> **Work task**:
The lines wanted run from the first one below through the one with "给定一个整数数组 nums 和一个目标值 target，请你在该数组中找出和为目标值的那 两个 整数，并返回他们的数组下标。". Return them exactly.

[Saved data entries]
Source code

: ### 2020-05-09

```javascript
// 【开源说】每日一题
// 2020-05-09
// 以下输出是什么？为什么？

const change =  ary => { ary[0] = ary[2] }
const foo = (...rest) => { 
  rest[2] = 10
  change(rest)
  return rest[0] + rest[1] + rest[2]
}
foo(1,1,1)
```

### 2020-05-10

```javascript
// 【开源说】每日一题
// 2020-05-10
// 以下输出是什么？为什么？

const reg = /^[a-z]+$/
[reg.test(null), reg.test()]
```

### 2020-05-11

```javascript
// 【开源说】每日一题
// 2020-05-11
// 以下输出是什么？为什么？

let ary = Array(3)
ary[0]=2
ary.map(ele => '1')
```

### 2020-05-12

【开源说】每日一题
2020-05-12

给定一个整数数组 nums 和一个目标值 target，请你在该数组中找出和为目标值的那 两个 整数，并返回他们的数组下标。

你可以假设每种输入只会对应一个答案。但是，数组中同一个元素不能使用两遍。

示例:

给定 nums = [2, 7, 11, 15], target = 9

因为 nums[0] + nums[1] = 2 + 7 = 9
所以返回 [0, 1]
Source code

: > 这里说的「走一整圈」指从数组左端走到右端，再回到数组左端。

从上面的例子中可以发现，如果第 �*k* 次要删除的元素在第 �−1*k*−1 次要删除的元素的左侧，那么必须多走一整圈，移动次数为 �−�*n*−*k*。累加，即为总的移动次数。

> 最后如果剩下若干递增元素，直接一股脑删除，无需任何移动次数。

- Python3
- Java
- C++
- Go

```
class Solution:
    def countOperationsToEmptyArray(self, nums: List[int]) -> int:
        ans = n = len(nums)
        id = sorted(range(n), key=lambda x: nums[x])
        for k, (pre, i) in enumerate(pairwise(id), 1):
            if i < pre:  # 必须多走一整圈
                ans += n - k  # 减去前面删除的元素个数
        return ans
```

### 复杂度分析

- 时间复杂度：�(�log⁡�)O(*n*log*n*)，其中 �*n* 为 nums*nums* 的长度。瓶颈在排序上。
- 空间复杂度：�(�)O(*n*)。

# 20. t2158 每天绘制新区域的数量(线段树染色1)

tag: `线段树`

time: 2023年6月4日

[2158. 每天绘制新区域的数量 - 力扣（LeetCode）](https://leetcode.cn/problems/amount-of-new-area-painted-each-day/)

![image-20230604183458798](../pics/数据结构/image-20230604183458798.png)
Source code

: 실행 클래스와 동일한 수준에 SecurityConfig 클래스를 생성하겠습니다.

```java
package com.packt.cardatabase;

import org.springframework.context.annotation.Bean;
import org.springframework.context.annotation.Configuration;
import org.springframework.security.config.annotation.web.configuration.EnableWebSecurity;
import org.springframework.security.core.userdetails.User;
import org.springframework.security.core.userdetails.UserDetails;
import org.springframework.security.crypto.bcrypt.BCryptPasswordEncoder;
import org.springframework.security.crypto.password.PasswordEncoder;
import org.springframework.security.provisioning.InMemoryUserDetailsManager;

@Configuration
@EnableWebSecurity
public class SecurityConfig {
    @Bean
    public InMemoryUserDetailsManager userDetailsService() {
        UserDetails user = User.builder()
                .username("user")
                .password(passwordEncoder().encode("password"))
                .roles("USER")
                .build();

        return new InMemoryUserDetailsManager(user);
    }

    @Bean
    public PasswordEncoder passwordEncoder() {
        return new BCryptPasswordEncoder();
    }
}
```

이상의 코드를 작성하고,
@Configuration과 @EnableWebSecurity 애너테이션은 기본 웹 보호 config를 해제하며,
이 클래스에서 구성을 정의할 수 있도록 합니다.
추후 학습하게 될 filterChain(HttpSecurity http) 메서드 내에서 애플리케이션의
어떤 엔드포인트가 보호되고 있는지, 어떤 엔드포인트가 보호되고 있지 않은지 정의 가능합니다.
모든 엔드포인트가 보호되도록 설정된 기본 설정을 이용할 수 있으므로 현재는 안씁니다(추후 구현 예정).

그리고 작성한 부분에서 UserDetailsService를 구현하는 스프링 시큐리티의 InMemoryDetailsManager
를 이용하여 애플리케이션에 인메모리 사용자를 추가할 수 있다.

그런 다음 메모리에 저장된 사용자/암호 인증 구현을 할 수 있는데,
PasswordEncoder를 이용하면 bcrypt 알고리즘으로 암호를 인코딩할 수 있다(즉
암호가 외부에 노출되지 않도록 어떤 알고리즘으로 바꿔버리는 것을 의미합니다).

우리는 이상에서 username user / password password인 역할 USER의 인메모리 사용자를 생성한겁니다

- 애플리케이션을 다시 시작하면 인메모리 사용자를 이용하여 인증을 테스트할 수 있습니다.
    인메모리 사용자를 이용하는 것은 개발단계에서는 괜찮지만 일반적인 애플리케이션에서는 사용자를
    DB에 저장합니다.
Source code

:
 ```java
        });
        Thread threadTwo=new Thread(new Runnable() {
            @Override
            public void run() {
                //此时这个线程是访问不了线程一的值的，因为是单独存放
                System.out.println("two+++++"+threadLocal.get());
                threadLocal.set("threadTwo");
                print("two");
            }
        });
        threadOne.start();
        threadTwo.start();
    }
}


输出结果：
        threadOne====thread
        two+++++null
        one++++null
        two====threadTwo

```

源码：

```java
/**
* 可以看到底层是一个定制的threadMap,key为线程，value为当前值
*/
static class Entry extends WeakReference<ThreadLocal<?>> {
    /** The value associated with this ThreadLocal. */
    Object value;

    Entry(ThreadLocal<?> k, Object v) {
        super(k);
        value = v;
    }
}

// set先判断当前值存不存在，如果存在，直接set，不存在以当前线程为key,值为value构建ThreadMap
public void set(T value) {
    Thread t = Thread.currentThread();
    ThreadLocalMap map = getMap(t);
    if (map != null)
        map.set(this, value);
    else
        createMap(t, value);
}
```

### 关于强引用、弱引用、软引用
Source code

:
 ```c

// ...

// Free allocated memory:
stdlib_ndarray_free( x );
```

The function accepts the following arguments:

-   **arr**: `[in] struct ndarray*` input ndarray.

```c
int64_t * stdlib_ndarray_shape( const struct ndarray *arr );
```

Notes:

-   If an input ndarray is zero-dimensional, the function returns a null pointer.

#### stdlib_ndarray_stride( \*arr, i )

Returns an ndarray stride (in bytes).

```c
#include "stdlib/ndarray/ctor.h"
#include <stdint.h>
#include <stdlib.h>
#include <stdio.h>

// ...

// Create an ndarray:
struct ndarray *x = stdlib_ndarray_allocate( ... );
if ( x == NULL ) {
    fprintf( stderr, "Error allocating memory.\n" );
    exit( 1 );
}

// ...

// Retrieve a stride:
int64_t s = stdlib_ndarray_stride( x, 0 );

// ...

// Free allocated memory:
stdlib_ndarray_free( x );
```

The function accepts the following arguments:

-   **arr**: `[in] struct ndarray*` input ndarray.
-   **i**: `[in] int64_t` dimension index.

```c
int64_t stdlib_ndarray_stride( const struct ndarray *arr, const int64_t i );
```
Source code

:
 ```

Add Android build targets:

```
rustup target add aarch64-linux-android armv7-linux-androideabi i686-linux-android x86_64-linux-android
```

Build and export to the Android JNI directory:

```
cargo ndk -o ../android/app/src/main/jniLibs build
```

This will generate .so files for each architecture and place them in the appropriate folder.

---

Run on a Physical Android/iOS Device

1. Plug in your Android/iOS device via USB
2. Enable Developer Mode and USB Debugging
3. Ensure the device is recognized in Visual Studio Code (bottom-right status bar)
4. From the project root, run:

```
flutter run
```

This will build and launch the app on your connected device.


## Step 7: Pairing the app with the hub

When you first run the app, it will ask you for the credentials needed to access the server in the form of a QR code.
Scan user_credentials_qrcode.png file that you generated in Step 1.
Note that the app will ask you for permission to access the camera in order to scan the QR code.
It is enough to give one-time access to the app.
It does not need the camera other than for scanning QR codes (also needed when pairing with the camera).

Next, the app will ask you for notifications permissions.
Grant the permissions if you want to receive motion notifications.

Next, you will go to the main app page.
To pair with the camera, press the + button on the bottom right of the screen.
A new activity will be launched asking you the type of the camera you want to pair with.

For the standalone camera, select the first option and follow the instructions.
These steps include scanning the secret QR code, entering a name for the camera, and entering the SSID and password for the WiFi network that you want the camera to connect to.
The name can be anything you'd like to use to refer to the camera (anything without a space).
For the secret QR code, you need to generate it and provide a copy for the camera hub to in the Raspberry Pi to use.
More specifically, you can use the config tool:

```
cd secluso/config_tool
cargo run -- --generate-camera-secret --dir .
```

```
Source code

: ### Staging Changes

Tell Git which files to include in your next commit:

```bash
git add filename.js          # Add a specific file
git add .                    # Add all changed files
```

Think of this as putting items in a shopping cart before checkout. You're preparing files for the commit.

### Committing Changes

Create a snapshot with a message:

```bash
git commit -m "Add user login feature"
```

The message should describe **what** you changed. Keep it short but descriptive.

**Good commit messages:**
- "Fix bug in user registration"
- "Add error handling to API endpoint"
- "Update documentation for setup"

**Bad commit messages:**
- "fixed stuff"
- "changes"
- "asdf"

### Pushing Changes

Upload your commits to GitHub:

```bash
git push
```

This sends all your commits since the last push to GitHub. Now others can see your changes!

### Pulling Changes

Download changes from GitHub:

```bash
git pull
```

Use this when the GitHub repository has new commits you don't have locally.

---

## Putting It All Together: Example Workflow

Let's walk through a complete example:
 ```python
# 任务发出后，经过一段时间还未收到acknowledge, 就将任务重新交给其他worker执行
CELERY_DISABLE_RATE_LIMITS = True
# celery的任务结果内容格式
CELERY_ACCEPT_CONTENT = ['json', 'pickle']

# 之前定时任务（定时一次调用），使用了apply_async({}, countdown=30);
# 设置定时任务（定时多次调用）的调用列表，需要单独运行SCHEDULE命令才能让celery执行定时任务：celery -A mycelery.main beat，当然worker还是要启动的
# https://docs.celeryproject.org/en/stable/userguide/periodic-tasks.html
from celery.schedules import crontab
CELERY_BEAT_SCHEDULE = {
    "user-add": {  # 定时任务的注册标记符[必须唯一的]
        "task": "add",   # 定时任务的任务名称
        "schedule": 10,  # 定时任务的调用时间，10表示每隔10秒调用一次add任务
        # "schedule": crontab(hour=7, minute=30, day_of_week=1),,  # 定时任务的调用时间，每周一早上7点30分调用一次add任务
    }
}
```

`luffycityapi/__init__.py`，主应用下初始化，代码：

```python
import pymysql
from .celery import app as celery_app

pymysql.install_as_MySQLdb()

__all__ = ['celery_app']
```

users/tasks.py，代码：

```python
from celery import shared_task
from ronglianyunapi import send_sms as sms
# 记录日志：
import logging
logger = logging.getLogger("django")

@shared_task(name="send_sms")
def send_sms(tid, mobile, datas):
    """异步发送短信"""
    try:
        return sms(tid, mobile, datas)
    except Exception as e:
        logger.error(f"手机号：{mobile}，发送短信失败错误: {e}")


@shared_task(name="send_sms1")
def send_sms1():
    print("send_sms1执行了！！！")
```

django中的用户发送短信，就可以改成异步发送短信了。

> **The completed task**:
Source code

: ### 2020-05-09

```javascript
// 【开源说】每日一题
// 2020-05-09
// 以下输出是什么？为什么？

const change =  ary => { ary[0] = ary[2] }
const foo = (...rest) => { 
  rest[2] = 10
  change(rest)
  return rest[0] + rest[1] + rest[2]
}
foo(1,1,1)
```

### 2020-05-10

```javascript
// 【开源说】每日一题
// 2020-05-10
// 以下输出是什么？为什么？

const reg = /^[a-z]+$/
[reg.test(null), reg.test()]
```

### 2020-05-11

```javascript
// 【开源说】每日一题
// 2020-05-11
// 以下输出是什么？为什么？

let ary = Array(3)
ary[0]=2
ary.map(ele => '1')
```

### 2020-05-12

【开源说】每日一题
2020-05-12

给定一个整数数组 nums 和一个目标值 target，请你在该数组中找出和为目标值的那 两个 整数，并返回他们的数组下标。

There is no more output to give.